In this context, "disease resolution" means achieving an AHI of fewer than 5 events per hour, or an AHI of 5-14 events per hour and an Epworth Sleepiness Scale (ESS) score of =10. ESS is a standard questionnaire designed to assess excessive daytime sleepiness.1-4 OSA is a complex disease that can impact the progression of serious cardiometabolic complications, including hypertension, coronary heart disease, stroke, heart failure, atrial fibrillation and type 2 diabetes.5 Participants treated with tirzepatide in both studies experienced significant improvements in all key secondary endpoints including systolic blood pressure, hypoxic burden and high-sensitivity C-reactive protein (hsCRP), an inflammation marker, compared to placebo. The overall safety profile of tirzepatide in SURMOUNT-OSA studies was similar to previously reported SURMOUNT and SURPASS trials.

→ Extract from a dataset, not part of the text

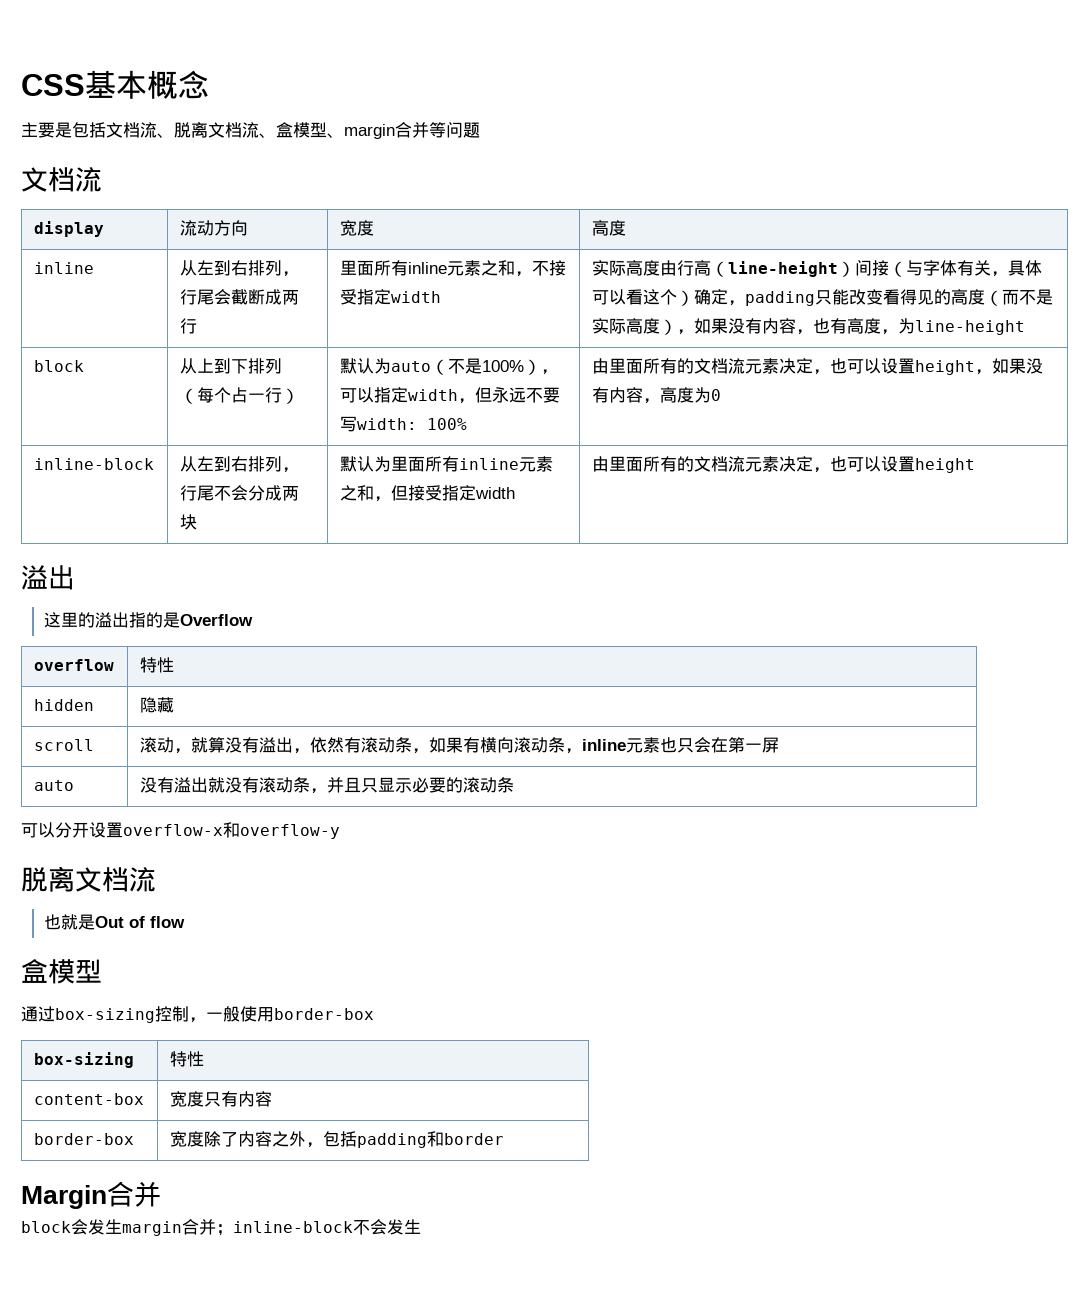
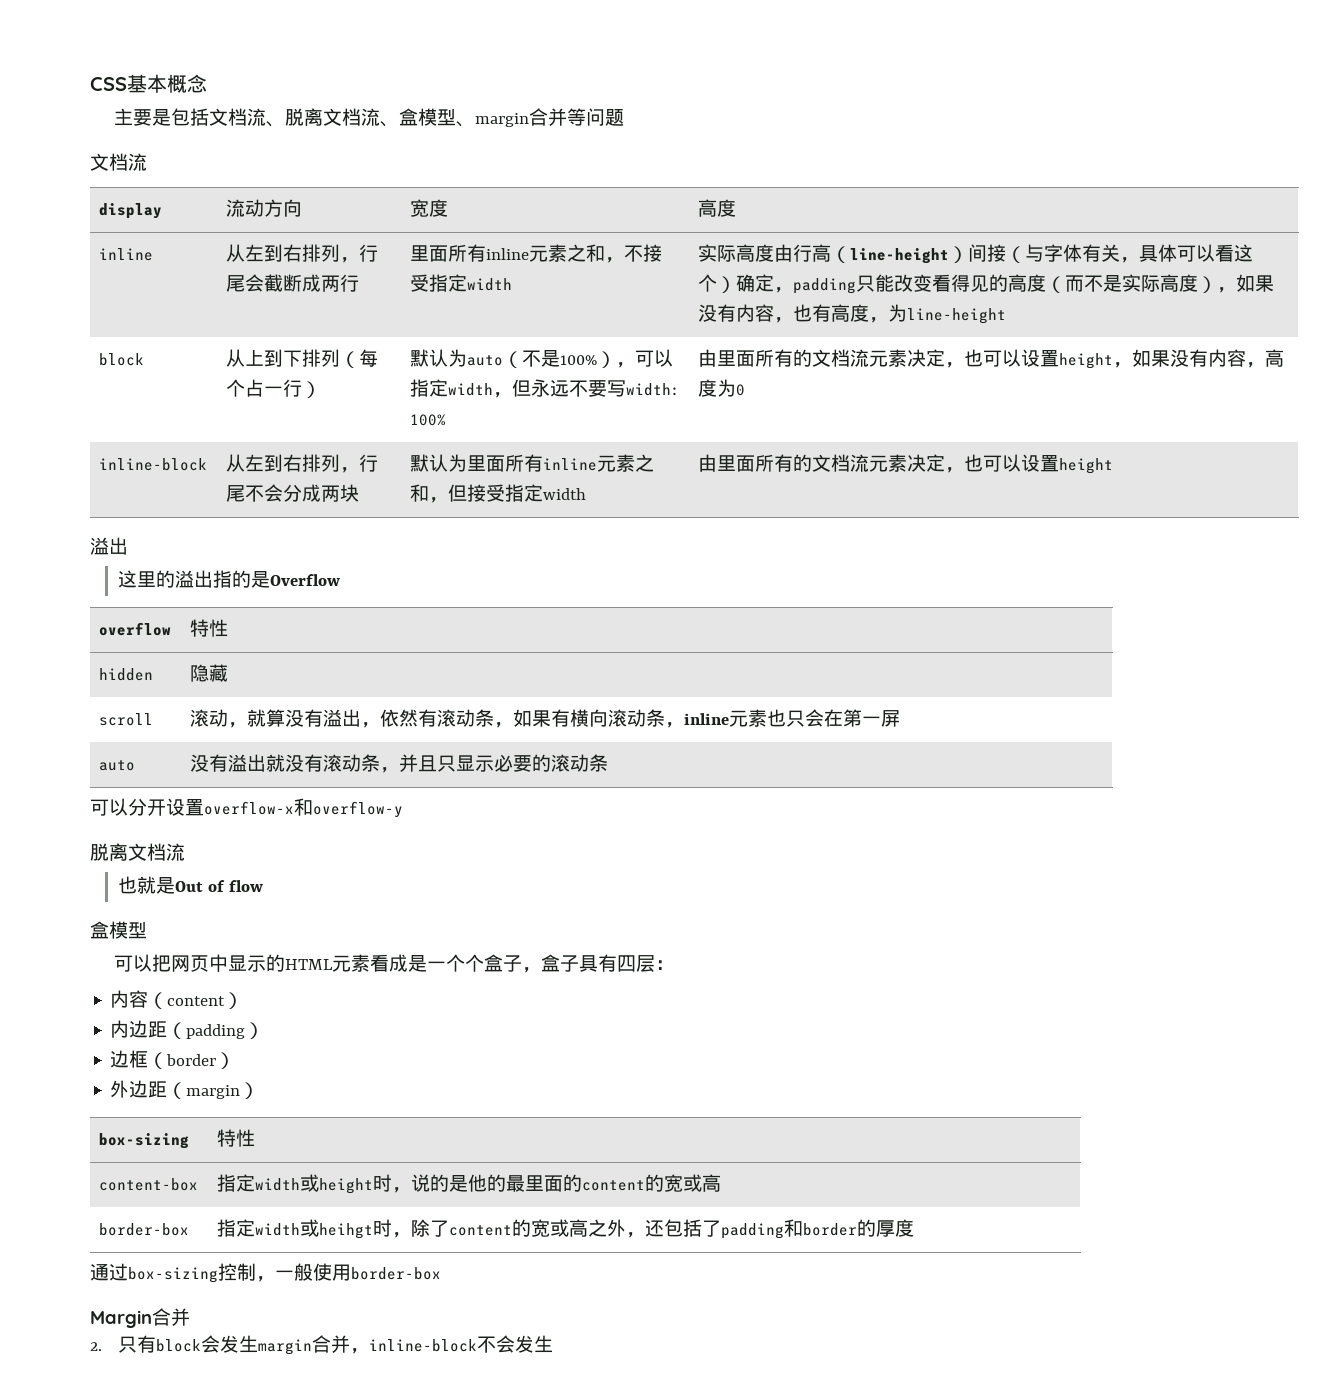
(102, 971) none -> [114,954,675,973] [110,990,244,1009] [110,1020,265,1039] [110,1050,236,1069] [110,1080,260,1099] [99,1133,190,1149] [217,1129,256,1147] [99,1178,199,1191] [217,1174,722,1194] [99,1223,190,1236] [217,1219,915,1239] // 可以把网页中显示的HTML元素看成是一个个盒子，盒子具有四层： // 内容（content） // 内边距（padding） // 边框（border） // 外边距（margin） // box-sizing | 特性 // content-box | 指定width或height时，说的是他的最里面的content的宽或高 // border-box | 指定width或heihgt时，除了content的宽或高之外，还包括了padding和border的厚度
[33,1052,134,1068] [169,1051,204,1067] [33,1093,144,1105] [169,1091,272,1107] [33,1133,134,1145] [169,1131,504,1148] // box-sizing | 特性 // content-box | 宽度只有内容 // border-box | 宽度除了内容之外，包括padding和border -> (441, 1273) none
(161, 1194) none -> [90,1335,157,1353] 2.只有
[216,1224,233,1236] ； -> [350,1348,370,1354] ，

The most commonly reported adverse events in SURMOUNT-OSA were gastrointestinal related and generally mild to moderate in severity. The most frequent events reported by those on tirzepatide compared with placebo, respectively, were diarrhea (26.3% vs 12.5%), nausea (25.4% vs 10.0%) and vomiting (17.5% vs 4.2%) in SURMOUNT-OSA Study 1, and diarrhea (21.8% vs 8.8%), nausea (21.8% vs 5.3%) and constipation (15.1% vs 4.4%) in SURMOUNT-OSA Study 2. Adverse events led to discontinuation of study treatment in 9 participants taking tirzepatide (5 in Study 1 and 4 in Study 2) and 10 taking placebo (2 in Study 1 and 8 in Study 2). Tirzepatide is the only approved GIP (glucose-dependent insulinotropic polypeptide) and GLP-1 (glucagon-like peptide-1) treatment for chronic weight management, commercialized as Zepbound® in the U.S. and Mounjaro® in some global markets outside the U.S. Lilly submitted tirzepatide for the treatment of moderate-to-severe OSA and obesity to the U.S. Food and Drug Administration (FDA) with regulatory action anticipated as early as the end of this year.

Lilly received FDA Fast Track designation for moderate-to-severe OSA in patients with obesity.